Friday, June 20, 2008

Move over Leonardo

Well the cucumbers are flowering and it is back to the artist brush to pollinate them. The little bug that was pollinating strawberries only showed up one day and has not been seen since. It is beginning to look like I will be spending more time using an artist brush than Leonardo Di Vinci. That, I guess, is part of growing vegetables in a hobby greenhouse. Commercial growers with large installations probably bring in bees. I know they use bugs to control other bugs, but I am really not about to invite bugs into my hydro environment on purpose.
Pollinating tomatoes on the other hand is a snap.
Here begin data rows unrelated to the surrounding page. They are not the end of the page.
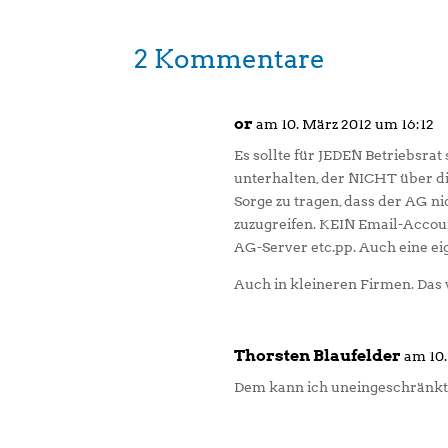
2 Kommentare
or
am 10. März 2012 um 16:12
Es sollte für JEDEN Betriebsrat
unterhalten, der NICHT über di
Sorge zu tragen, dass der AG ni
zuzugreifen. KEIN Email-Accou
AG-Server etc.pp. Auch eine ei
Auch in kleineren Firmen. Das
Thorsten Blaufelder
am 10.
Dem kann ich uneingeschränkt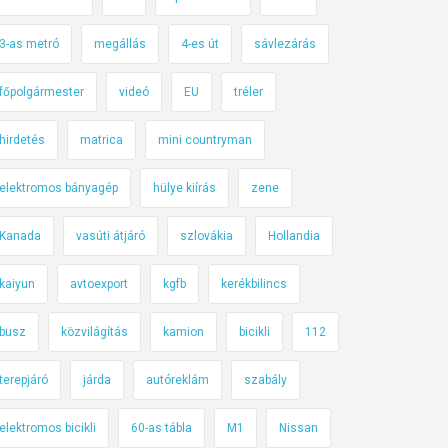
3-as metró
megállás
4-es út
sávlezárás
főpolgármester
videó
EU
tréler
hirdetés
matrica
mini countryman
elektromos bányagép
hülye kiírás
zene
Kanada
vasúti átjáró
szlovákia
Hollandia
kaiyun
avtoexport
kgfb
kerékbilincs
busz
közvilágítás
kamion
bicikli
112
terepjáró
járda
autóreklám
szabály
elektromos bicikli
60-as tábla
M1
Nissan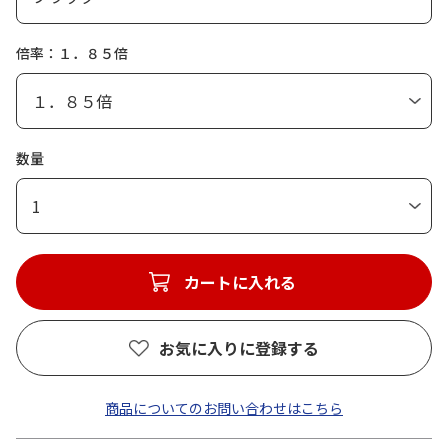
倍率：１．８５倍
数量
1
カートに入れる
お気に入りに登録する
商品についてのお問い合わせはこちら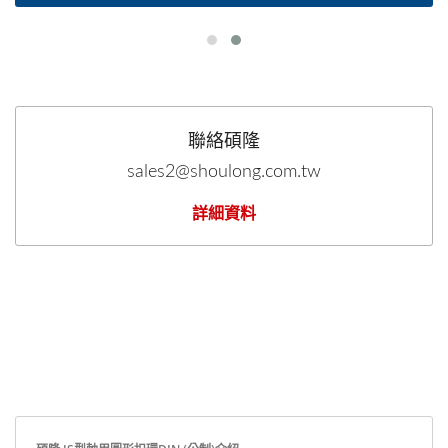
聯絡碩隆
sales2@shoulong.com.tw
詳細資料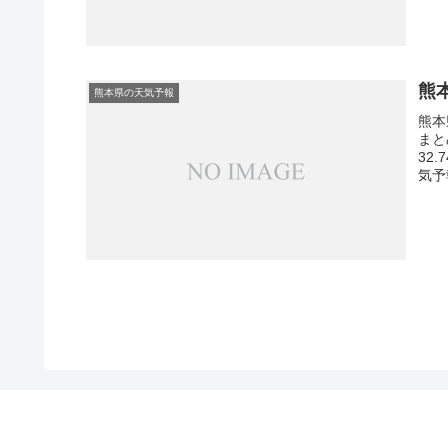
熊
熊本県の天気予報
熊本
まと
32
気予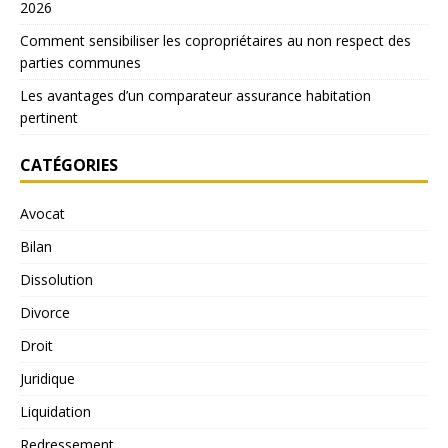
2026
Comment sensibiliser les copropriétaires au non respect des
parties communes
Les avantages d’un comparateur assurance habitation
pertinent
CATÉGORIES
Avocat
Bilan
Dissolution
Divorce
Droit
Juridique
Liquidation
Redressement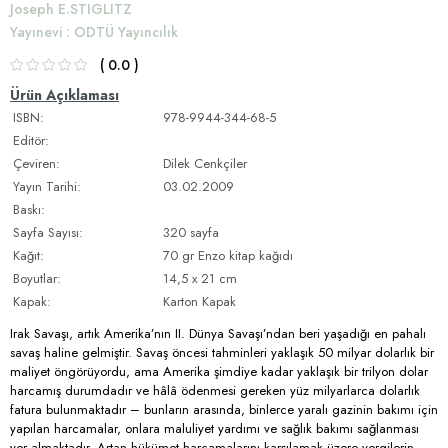
Joseph E.STIGLITZ
Yayınevi
:
ODTÜ Yayıncılık
0.0
Ürün Açıklaması
ISBN:
978-9944-344-68-5
Editör:
Çeviren:
Dilek Cenkçiler
Yayın Tarihi:
03.02.2009
Baskı:
Sayfa Sayısı:
320 sayfa
Kağıt:
70 gr Enzo kitap kağıdı
Boyutlar:
14,5 x 21 cm
Kapak:
Karton Kapak
Irak Savaşı, artık Amerika’nın II. Dünya Savaşı’ndan beri yaşadığı en pahalı
savaş haline gelmiştir. Savaş öncesi tahminleri yaklaşık 50 milyar dolarlık bir
maliyet öngörüyordu, ama Amerika şimdiye kadar yaklaşık bir trilyon dolar
harcamış durumdadır ve hâlâ ödenmesi gereken yüz milyarlarca dolarlık
fatura bulunmaktadır – bunların arasında, binlerce yaralı gazinin bakımı için
yapılan harcamalar, onlara maluliyet yardımı ve sağlık bakımı sağlanması
yer almaktadır. Artan hükümet harcamalarını karşılamak üzere vergilerin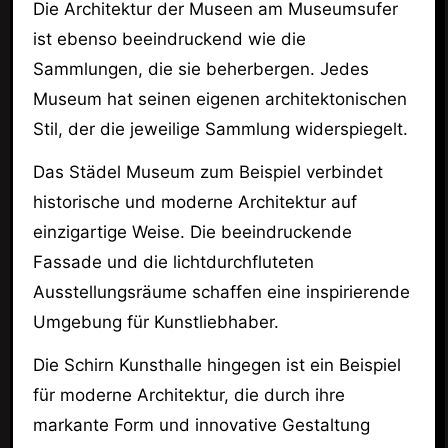
Die Architektur der Museen am Museumsufer
ist ebenso beeindruckend wie die
Sammlungen, die sie beherbergen. Jedes
Museum hat seinen eigenen architektonischen
Stil, der die jeweilige Sammlung widerspiegelt.
Das Städel Museum zum Beispiel verbindet
historische und moderne Architektur auf
einzigartige Weise. Die beeindruckende
Fassade und die lichtdurchfluteten
Ausstellungsräume schaffen eine inspirierende
Umgebung für Kunstliebhaber.
Die Schirn Kunsthalle hingegen ist ein Beispiel
für moderne Architektur, die durch ihre
markante Form und innovative Gestaltung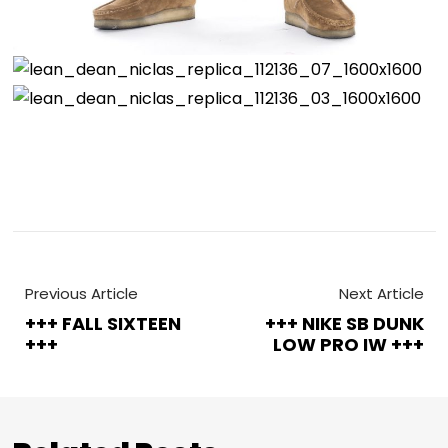
Previous Article
Next Article
+++ FALL SIXTEEN
+++ NIKE SB DUNK
+++
LOW PRO IW +++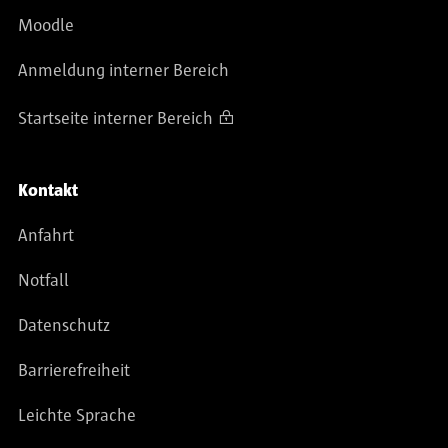
Moodle
Anmeldung interner Bereich
Startseite interner Bereich
Kontakt
Anfahrt
Notfall
Datenschutz
Barrierefreiheit
Leichte Sprache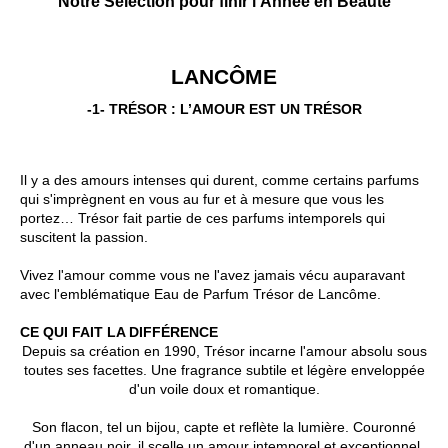
Notre Sélection pour finir l'Année en Beauté
LANCÔME
-1- TRÉSOR : L’AMOUR EST UN TRÉSOR
Il y a des amours intenses qui durent, comme certains parfums
qui s'imprègnent en vous au fur et à mesure que vous les
portez… Trésor fait partie de ces parfums intemporels qui
suscitent la passion.
Vivez l'amour comme vous ne l'avez jamais vécu auparavant
avec l'emblématique Eau de Parfum Trésor de Lancôme.
CE QUI FAIT LA DIFFÉRENCE
Depuis sa création en 1990, Trésor incarne l'amour absolu sous
toutes ses facettes. Une fragrance subtile et légère enveloppée
d'un voile doux et romantique.
Son flacon, tel un bijou, capte et reflète la lumière. Couronné
d'un anneau noir, il scelle un amour intemporel et exceptionnel.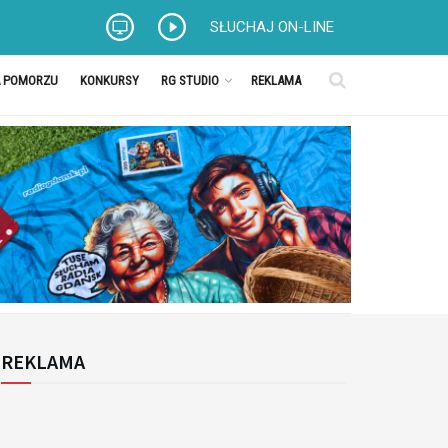
SŁUCHAJ ON-LINE
A POMORZU
KONKURSY
RG STUDIO
REKLAMA
REKLAMA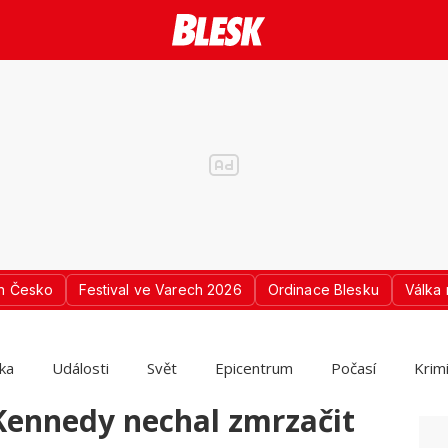
n Česko
Festival ve Varech 2026
Ordinace Blesku
Válka 
ika
Události
Svět
Epicentrum
Počasí
Krim
Kennedy nechal zmrzačit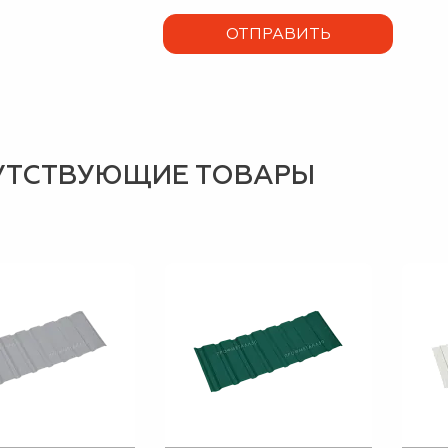
УТСТВУЮЩИЕ ТОВАРЫ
Literally, just smack the stalk with the flowers hard enough to vibrate it and presto, you are finished.
Most likely not a lot of people grow cucumbers in a greenhouse during the summer, however, this is looking like it is going to be a success. A few days ago the local newspaper did a man on the street interview; and the question was concerning the opening of the local farmer's market which is supposed to be selling home grown vegetables. One person interviewed bemoaned the fact that the home grown cucumbers were gone by the time he got there. Having lived in this area all my life I know for certain that no one has home grown local cucumbers in mid June in Upstate New York. The local greenhouses do not grow vegetables, and none are hydroponic to my knowledge.
While I have been indoor gardening for a few years with some success I will be the first to admit that greenhouse growing is an entirely new experience for me and just about everything is an experiment.
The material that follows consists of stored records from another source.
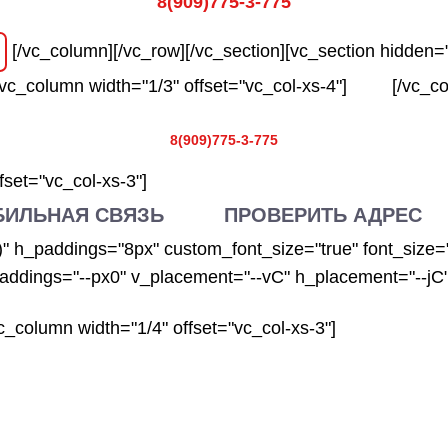
8(909)775-3-775
[/vc_column][/vc_row][/vc_section][vc_section hidden=
c_column width="1/3" offset="vc_col-xs-4"]
[/vc_co
8(909)775-3-775
fset="vc_col-xs-3"]
ИЛЬНАЯ СВЯЗЬ
ПРОВЕРИТЬ АДРЕС
)" h_paddings="8px" custom_font_size="true" font_size=
paddings="--px0" v_placement="--vC" h_placement="--jC"
_column width="1/4" offset="vc_col-xs-3"]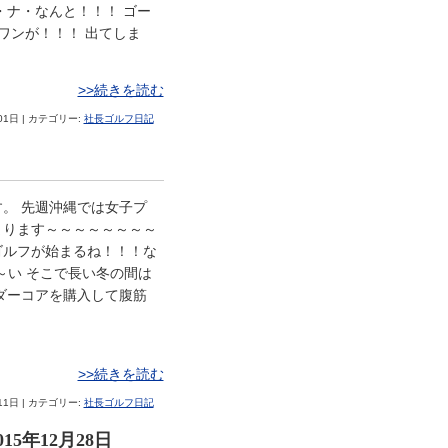
・ナ・なんと！！！ ゴー
ワンが！！！ 出てしま
>>続きを読む
01日 | カテゴリー:
社長ゴルフ日記
。 先週沖縄では女子プ
まります～～～～～～～～
ゴルフが始まるね！！！な
～い そこで長い冬の間は
ダーコアを購入して腹筋
>>続きを読む
11日 | カテゴリー:
社長ゴルフ日記
5年12月28日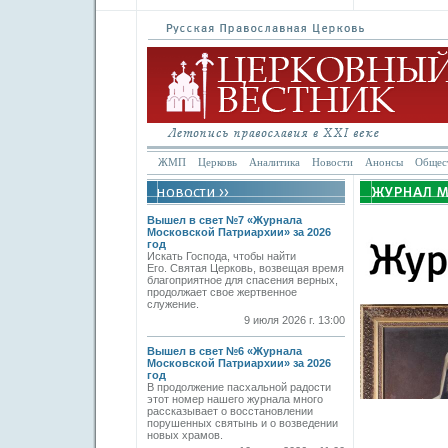
ЖМП
Церковь
Аналитика
Новости
Анонсы
Общес
Вышел в свет №7 «Журнала
Московской Патриархии» за 2026
год
Искать Господа, чтобы найти
Его. Святая Церковь, возвещая время
благоприятное для спасения верных,
продолжает свое жертвенное
служение.
9 июля 2026 г. 13:00
Вышел в свет №6 «Журнала
Московской Патриархии» за 2026
год
В продолжение пасхальной радости
этот номер нашего журнала много
рассказывает о восстановлении
порушенных святынь и о возведении
новых храмов.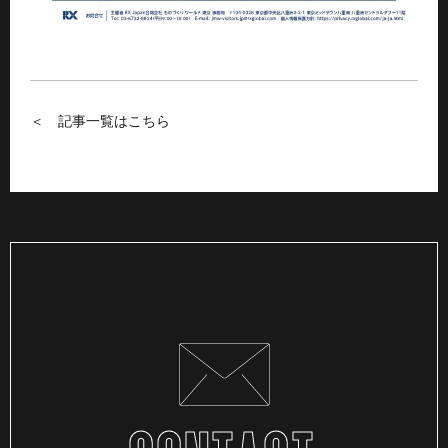
＜ 記事一覧はこちら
Anyone beginning hydroponic growing, indoors or out, will find it difficult to determine the proper nutrient mix for different crops during different growth stages. For example, cucurbits, such as cucumber, squash and melons require low nitrogen and high potassium and phosphorous. Too much nitrogen will encourage vine growth and retard fruiting. Tomatoes, on the other hand, have entirely different requirements. To further complicate the situation, different manufacturers will recommend a different PPM for the same vegetable. The bottom line is to be prepared to experiment, watch the plants, and make adjustments along the way.